---------- Texte à lire

L'homme suspecté d'avoir tué un passant et blessé six autres personnes à Mulhouse samedi dernier a été mis en examen à Paris ce mercredi et placé en détention provisoire. Ses deux frères et son hébergeur ont quant à eux été relâchés.
Armé d'un couteau, Brahim A., 37 ans, est suspecté d'avoir tué un passant et blessé six autres personnes samedi, à Mulhouse (Haut-Rhin). Selon une source proche du dossier, il a été mis en examen ce mercredi à Paris et placé en détention provisoire. Il comparaissait devant une juge des libertés et de la détention.
Une information judiciaire avait été ouverte pour assassinat, tentatives d'assassinat commises sur personnes dépositaires de l'autorité publique, violences avec arme sur des agents de police municipale, le tout en relation avec une entreprise terroriste.
Les frères et l'hébergeur du suspect, qui avaient eux aussi été placés en garde à vue, ont en revanche été remis en liberté «en l'absence d'éléments permettant, à ce stade des investigations, de caractériser leur implication dans le projet criminel terroriste».

--------------------
---------- Enregistrements fournis

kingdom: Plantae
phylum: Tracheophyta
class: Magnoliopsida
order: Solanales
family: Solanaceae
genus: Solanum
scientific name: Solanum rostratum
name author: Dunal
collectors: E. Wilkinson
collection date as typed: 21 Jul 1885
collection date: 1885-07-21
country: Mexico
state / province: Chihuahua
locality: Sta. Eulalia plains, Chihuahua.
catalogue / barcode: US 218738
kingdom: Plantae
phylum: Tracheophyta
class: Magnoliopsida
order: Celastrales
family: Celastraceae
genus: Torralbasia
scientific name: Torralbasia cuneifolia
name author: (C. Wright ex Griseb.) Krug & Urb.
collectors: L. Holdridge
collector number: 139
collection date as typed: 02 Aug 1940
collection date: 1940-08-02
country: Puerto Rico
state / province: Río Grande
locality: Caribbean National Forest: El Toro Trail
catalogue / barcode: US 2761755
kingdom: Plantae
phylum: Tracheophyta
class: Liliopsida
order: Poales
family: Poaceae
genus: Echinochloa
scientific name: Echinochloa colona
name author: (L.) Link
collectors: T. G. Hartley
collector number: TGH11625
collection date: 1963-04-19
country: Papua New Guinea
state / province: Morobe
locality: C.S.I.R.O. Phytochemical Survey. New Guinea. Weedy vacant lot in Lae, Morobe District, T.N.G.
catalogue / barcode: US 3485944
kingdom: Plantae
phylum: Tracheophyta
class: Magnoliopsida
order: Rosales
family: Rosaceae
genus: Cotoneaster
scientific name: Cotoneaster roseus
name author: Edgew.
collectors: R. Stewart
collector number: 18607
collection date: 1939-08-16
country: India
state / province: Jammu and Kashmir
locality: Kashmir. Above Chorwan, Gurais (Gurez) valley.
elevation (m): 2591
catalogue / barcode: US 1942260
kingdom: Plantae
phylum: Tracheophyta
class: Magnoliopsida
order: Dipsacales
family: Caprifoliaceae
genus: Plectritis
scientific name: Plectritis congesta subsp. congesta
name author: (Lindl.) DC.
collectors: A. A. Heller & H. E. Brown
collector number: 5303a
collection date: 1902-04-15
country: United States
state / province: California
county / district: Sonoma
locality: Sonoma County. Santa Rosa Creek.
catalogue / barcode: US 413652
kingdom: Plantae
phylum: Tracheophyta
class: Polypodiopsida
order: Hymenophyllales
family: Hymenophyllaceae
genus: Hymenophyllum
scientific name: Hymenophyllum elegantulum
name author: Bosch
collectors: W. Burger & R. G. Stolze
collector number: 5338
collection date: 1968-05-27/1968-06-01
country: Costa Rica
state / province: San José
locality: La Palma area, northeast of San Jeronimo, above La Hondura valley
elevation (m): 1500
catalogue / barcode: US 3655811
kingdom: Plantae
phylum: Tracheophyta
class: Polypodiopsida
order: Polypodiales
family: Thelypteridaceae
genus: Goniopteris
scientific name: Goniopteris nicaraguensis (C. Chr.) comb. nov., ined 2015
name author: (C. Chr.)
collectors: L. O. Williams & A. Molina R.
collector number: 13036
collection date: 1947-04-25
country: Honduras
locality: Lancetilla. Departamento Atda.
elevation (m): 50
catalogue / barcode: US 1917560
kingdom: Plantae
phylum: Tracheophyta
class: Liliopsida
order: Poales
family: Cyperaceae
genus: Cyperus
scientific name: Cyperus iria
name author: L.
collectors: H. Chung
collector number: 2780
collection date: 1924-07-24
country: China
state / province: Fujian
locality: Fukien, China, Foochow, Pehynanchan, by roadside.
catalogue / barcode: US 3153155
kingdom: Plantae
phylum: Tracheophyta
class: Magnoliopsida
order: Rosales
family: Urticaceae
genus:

--------------------

**Consigne:**
Extrayez du texte sur l'attaque de Mulhouse le passage qui va de « L'homme suspecté d'avoir » jusqu'à « une entreprise terroriste. », ces deux extraits compris. Pour répondre, fiez-vous uniquement au texte.

**Réponse:**
L'homme suspecté d'avoir tué un passant et blessé six autres personnes à Mulhouse samedi dernier a été mis en examen à Paris ce mercredi et placé en détention provisoire. Ses deux frères et son hébergeur ont quant à eux été relâchés.
Armé d'un couteau, Brahim A., 37 ans, est suspecté d'avoir tué un passant et blessé six autres personnes samedi, à Mulhouse (Haut-Rhin). Selon une source proche du dossier, il a été mis en examen ce mercredi à Paris et placé en détention provisoire. Il comparaissait devant une juge des libertés et de la détention.
Une information judiciaire avait été ouverte pour assassinat, tentatives d'assassinat commises sur personnes dépositaires de l'autorité publique, violences avec arme sur des agents de police municipale, le tout en relation avec une entreprise terroriste.